◆ The task
Every line below that contains "space" is to be copied.

◆ Extracted records
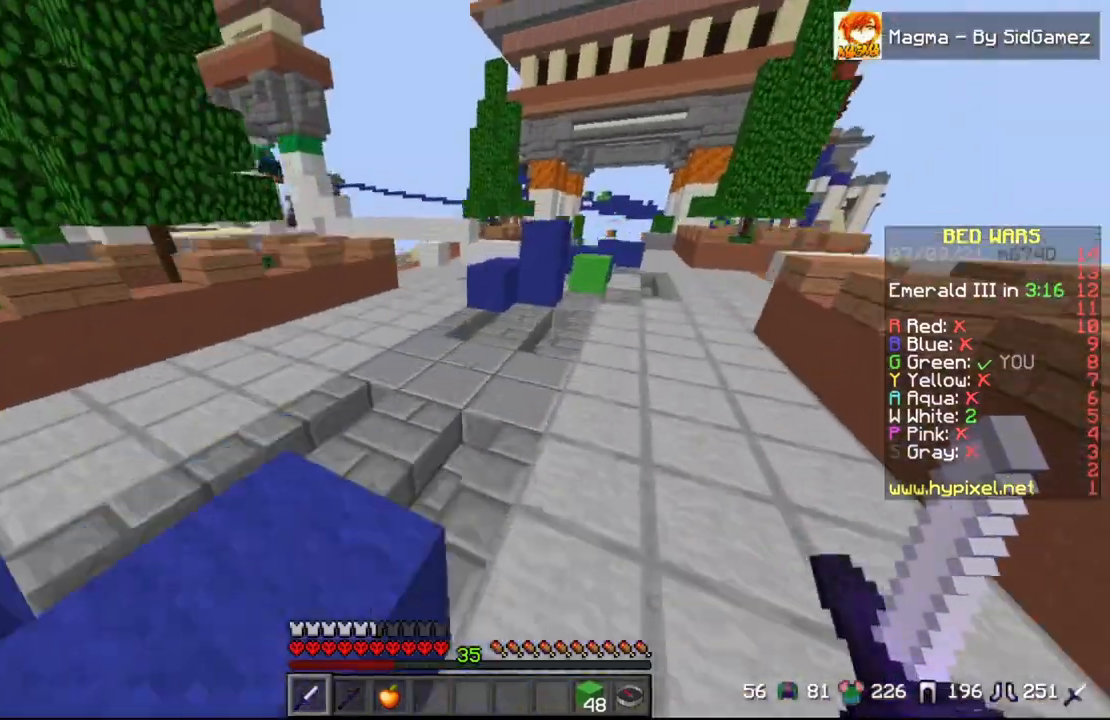
{"keys": ["w"], "mouse": [], "events": [[125, "space", "up"]]}
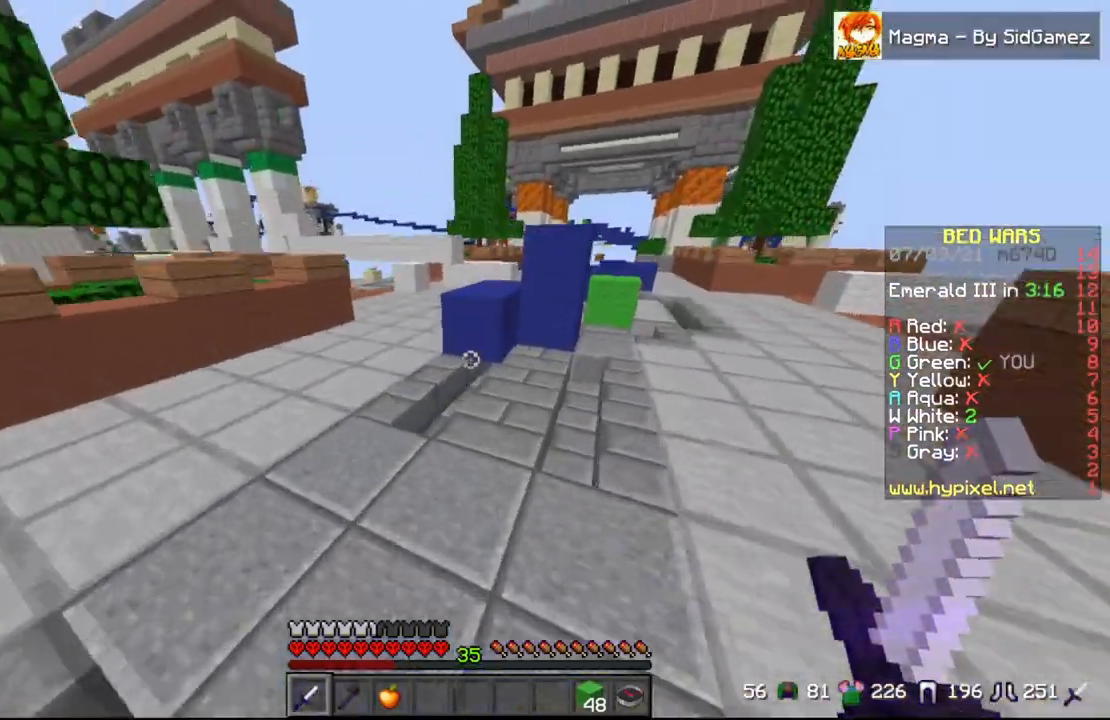
{"keys": ["space", "w"], "mouse": [], "events": [[292, "space", "down"]]}
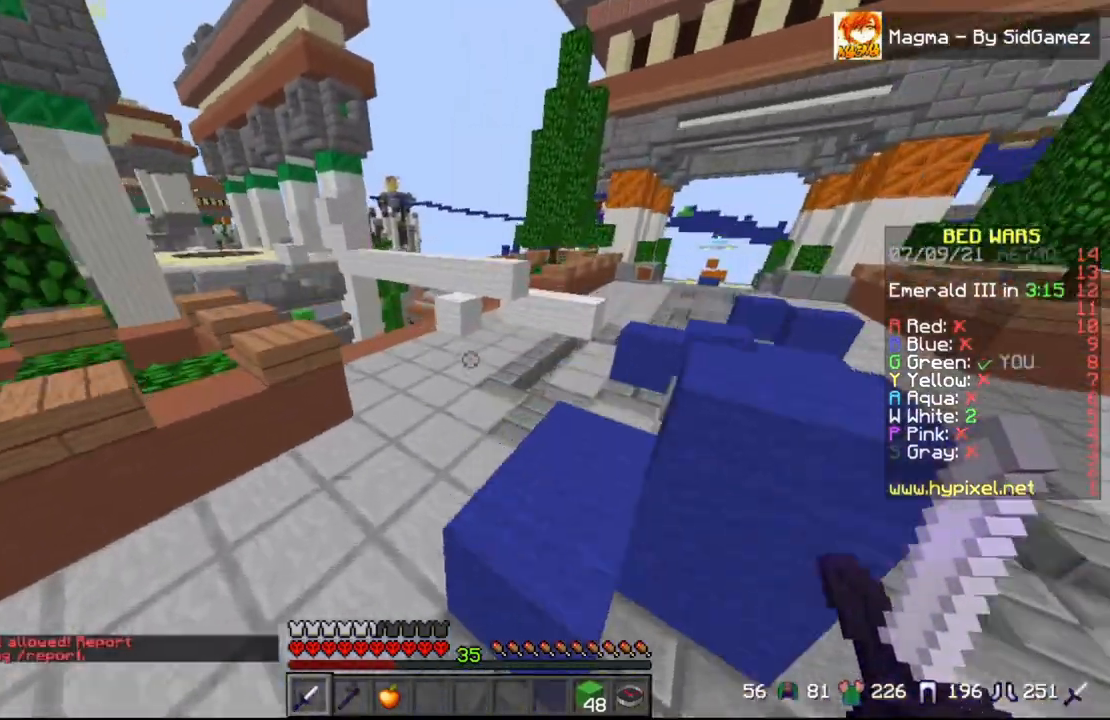
{"keys": ["d", "w"], "mouse": [], "events": [[42, "space", "up"], [125, "d", "down"], [250, "space", "down"], [458, "space", "up"]]}
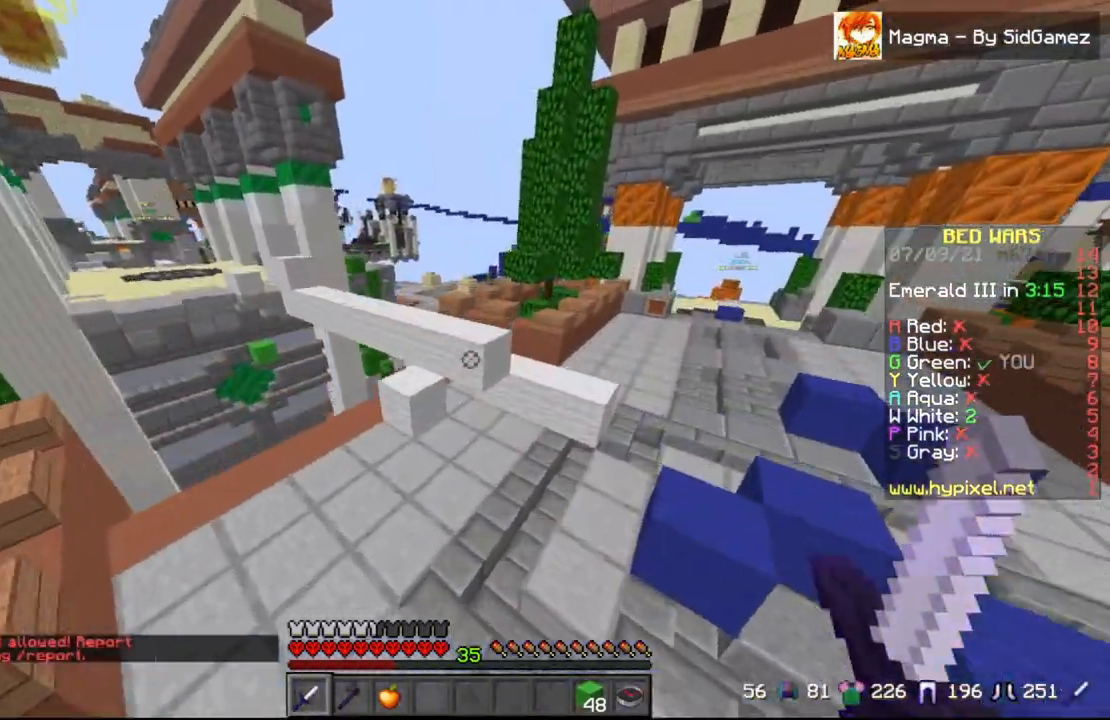
{"keys": ["d", "space", "w"], "mouse": [], "events": [[83, "d", "up"], [250, "d", "down"], [375, "space", "down"]]}
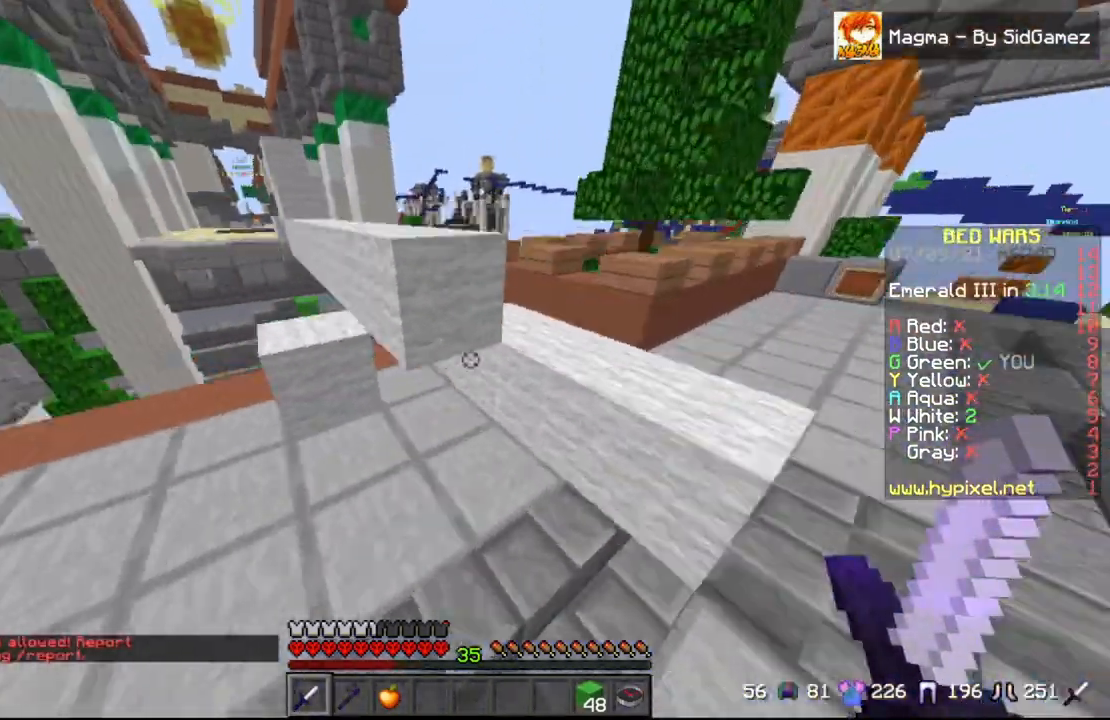
{"keys": ["a", "space", "w"], "mouse": [], "events": [[250, "a", "down"], [250, "d", "up"], [250, "space", "up"], [333, "space", "down"]]}
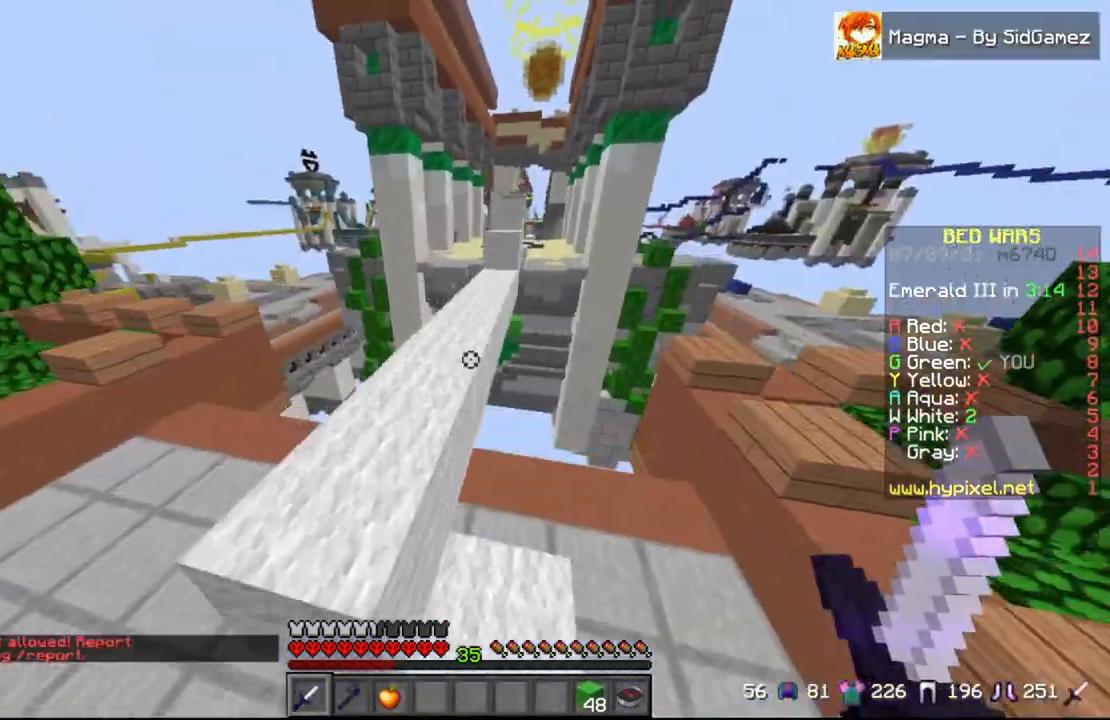
{"keys": ["w"], "mouse": [], "events": [[42, "space", "up"], [208, "a", "up"], [417, "a", "down"], [500, "a", "up"]]}
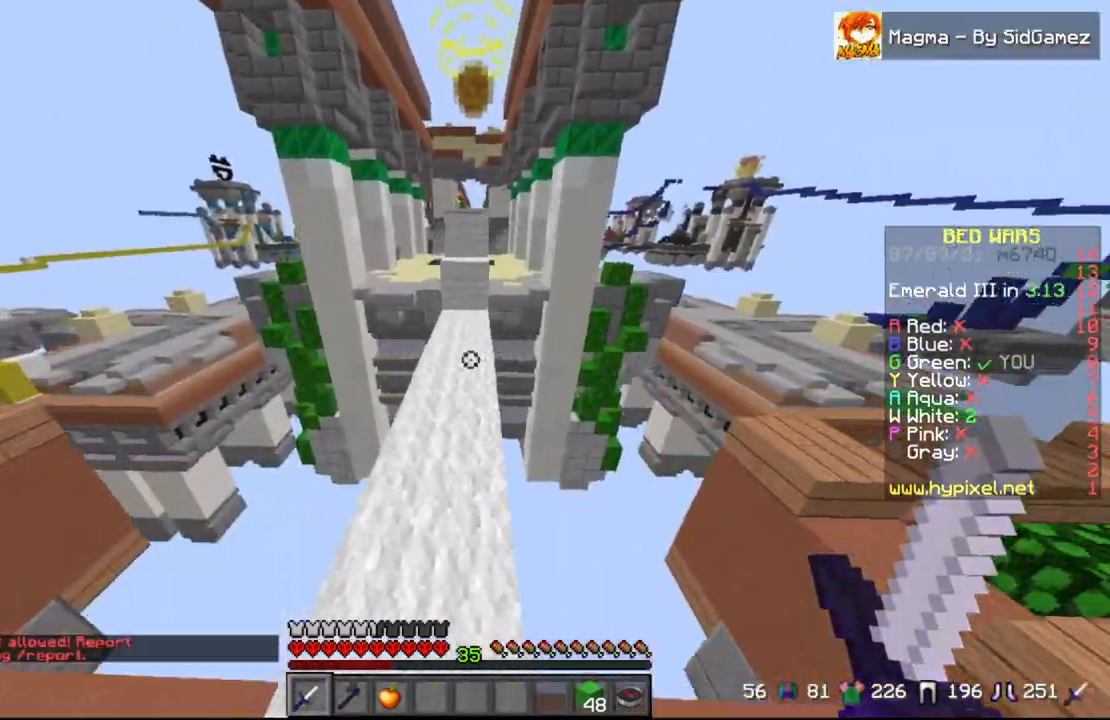
{"keys": ["w"], "mouse": [], "events": []}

◆ Task result
{"keys": ["w"], "mouse": [], "events": [[125, "space", "up"]]}
{"keys": ["space", "w"], "mouse": [], "events": [[292, "space", "down"]]}
{"keys": ["d", "w"], "mouse": [], "events": [[42, "space", "up"], [125, "d", "down"], [250, "space", "down"], [458, "space", "up"]]}
{"keys": ["d", "space", "w"], "mouse": [], "events": [[83, "d", "up"], [250, "d", "down"], [375, "space", "down"]]}
{"keys": ["a", "space", "w"], "mouse": [], "events": [[250, "a", "down"], [250, "d", "up"], [250, "space", "up"], [333, "space", "down"]]}
{"keys": ["w"], "mouse": [], "events": [[42, "space", "up"], [208, "a", "up"], [417, "a", "down"], [500, "a", "up"]]}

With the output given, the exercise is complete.